Jim Moran of Hamilton Wood Type & Printing Museum recounts a day in his life at this stunning printing museum. Housing aisles upon aisles of history, craftsmanship, and deep printing roots, the Museum is a testament to the old (and new) ways printing remains such a treasured part of our culture.
I always get to the museum first thing in the morning. Maybe I need to slowly gather my thoughts but there’s something else.
Turning on the lights, I take a long walk in this place. I’m trying to see everything and what needs to be done. The sander for half-rounds has a coil of wires that I’ve never liked and ought to be cut off. There is a display of patterns that seem to have been cut a hundred years ago and they seem more like sketches in wood. The pencil marks are precise as an architect’s. And why cedar? What an awful wood to cut cross-grain. Who did them? Could it have been a William Page employee that Hamilton brought here?
Among the type displays, I pause in front of Arabesque. The smoky strokes seem sixty-ish and I think of Janis Joplin posters. The row of platen presses are out of order. They should be chronological. Some need rollers, the treadle on the Challenge should be reconnected, there’s no tympan paper on a few and what could I lock up in their chases to explain the process better.

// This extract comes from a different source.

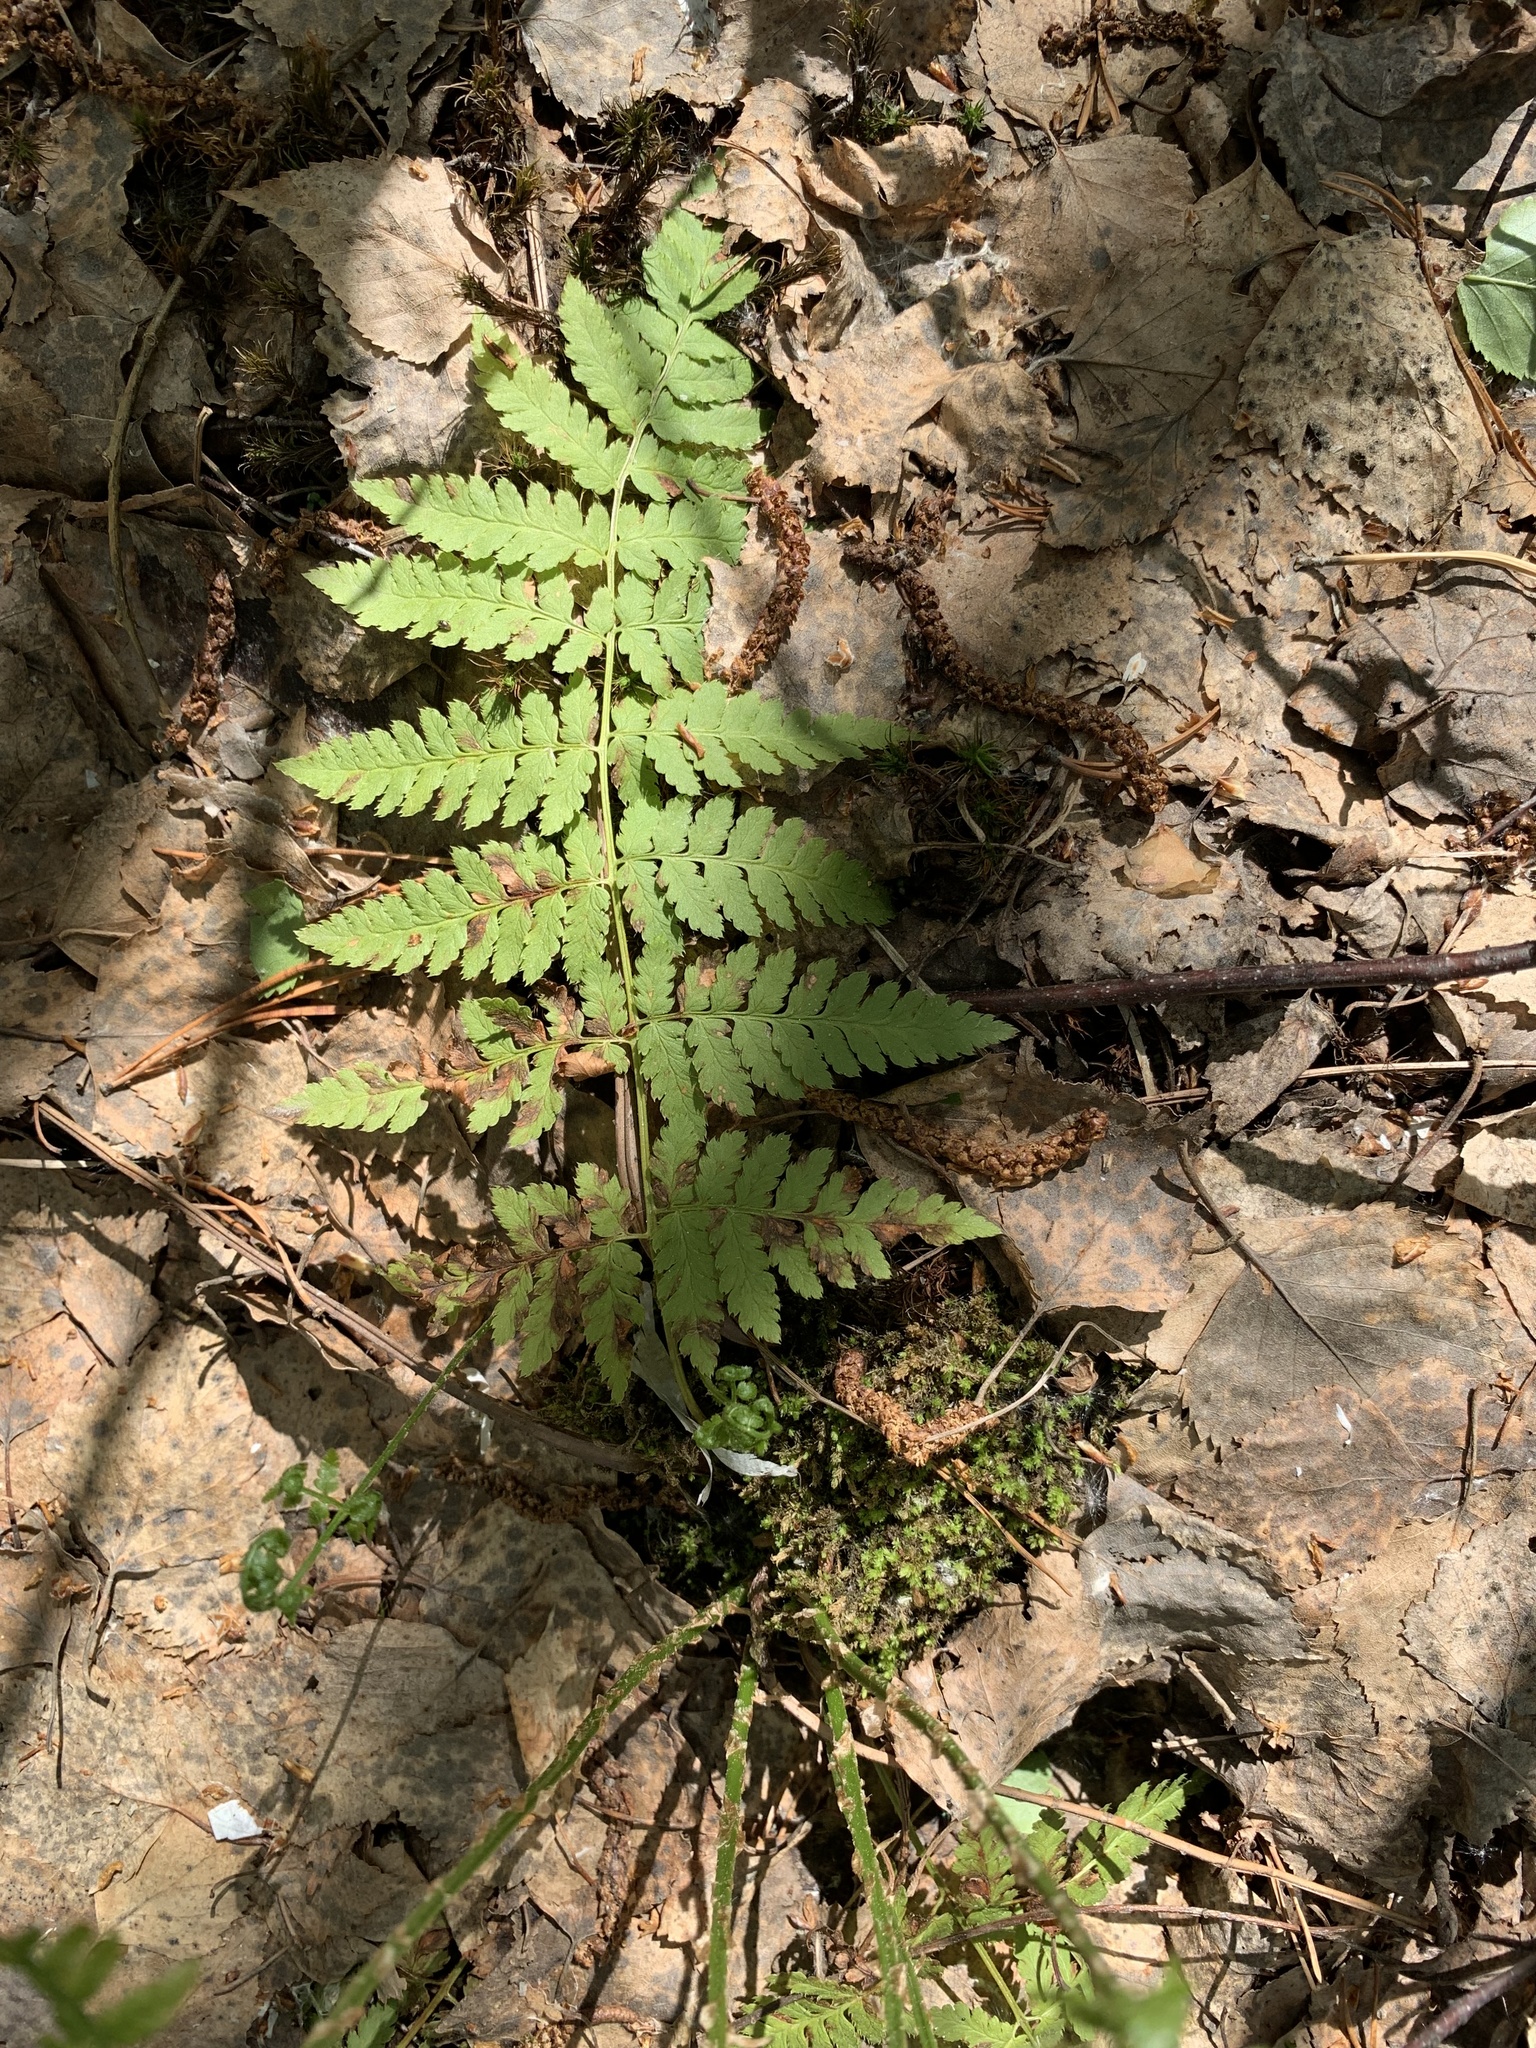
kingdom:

In the “Central Room”, I dislike the name itself for being non-descript. I want to cover the walls behind the linotypes with newspaper pages from back in the day. Nearby, a Miehle is too gummed up with ink and grease and a Heidelberg serves mostly as a source to rob parts from. When will I get the ruling machine running again?
Now in the staff pressroom, I’m tempted to put on an apron and run posters of horse races all day long. Maybe all week. The blocks are frozen in action of galloping hooves that will only come to life in printing. They may not have seen ink since the 50s. I wonder about registering their colors and the thrill of the first print that’s never left me since age 10 when I first set and printed my own name. Magic! Random type cases lean in small spaces, hoping to be filled again with Caslon or Engraver’s Text. I think there’s a cabinet in the back they’ll fit into but I resist the urge to check.
The classroom lights snap on and I read each switches name; House left, House center, House right. The names mean nothing until Wayzgoose, which reminds me I need to create a backdrop for the presenter’s stand. Before I can do that there are boxes of blocks, mostly musician based, that have to be archived but not today. Better to prep for a workshop this weekend and replace those lights in the corner of the room.
Finally, in the gallery, everything is lit and I look over the exhibit again. It’s a good show that I’m lucky to consider for many days. I should look at new emails. Staff will arrive soon and there’s bound to be something I ought to be doing. Maybe printing horses.